== DATA SUPPLIED ==
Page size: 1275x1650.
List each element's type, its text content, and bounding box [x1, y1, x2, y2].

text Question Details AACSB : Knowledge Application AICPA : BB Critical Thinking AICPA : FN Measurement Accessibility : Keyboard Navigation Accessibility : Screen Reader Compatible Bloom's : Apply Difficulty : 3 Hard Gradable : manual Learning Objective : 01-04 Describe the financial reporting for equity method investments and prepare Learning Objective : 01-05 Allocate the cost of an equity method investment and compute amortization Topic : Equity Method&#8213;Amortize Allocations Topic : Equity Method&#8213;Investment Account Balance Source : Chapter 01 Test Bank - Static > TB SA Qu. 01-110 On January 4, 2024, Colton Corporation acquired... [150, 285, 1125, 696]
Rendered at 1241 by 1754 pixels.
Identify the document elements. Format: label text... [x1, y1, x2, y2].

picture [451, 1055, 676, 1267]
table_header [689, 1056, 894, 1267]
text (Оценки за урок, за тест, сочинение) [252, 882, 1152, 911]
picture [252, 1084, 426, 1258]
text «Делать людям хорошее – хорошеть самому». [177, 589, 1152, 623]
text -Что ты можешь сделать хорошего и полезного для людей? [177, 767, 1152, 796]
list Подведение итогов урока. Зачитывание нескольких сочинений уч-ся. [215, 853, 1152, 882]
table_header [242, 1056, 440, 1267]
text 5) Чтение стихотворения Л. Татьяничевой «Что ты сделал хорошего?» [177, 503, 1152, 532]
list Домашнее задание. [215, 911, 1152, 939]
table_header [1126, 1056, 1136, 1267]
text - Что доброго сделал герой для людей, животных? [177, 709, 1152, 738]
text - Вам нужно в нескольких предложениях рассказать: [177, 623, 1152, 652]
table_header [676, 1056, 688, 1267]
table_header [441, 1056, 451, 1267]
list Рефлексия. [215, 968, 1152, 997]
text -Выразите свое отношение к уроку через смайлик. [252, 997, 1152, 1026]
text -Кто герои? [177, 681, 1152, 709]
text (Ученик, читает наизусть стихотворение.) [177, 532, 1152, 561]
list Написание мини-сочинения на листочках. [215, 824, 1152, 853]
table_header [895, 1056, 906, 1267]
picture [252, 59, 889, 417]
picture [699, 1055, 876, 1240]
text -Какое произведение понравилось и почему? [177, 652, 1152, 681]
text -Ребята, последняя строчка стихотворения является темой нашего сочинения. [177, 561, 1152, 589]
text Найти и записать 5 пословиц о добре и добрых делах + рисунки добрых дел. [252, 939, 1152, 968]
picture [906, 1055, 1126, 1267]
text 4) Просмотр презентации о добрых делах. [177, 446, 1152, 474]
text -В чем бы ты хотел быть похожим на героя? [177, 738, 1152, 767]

== WRITTEN TASK ==
Copy the lines from the entries above in which the word "хорошего" appears.

== ANSWER ==
text -Что ты можешь сделать хорошего и полезного для людей? [177, 767, 1152, 796]
text 5) Чтение стихотворения Л. Татьяничевой «Что ты сделал хорошего?» [177, 503, 1152, 532]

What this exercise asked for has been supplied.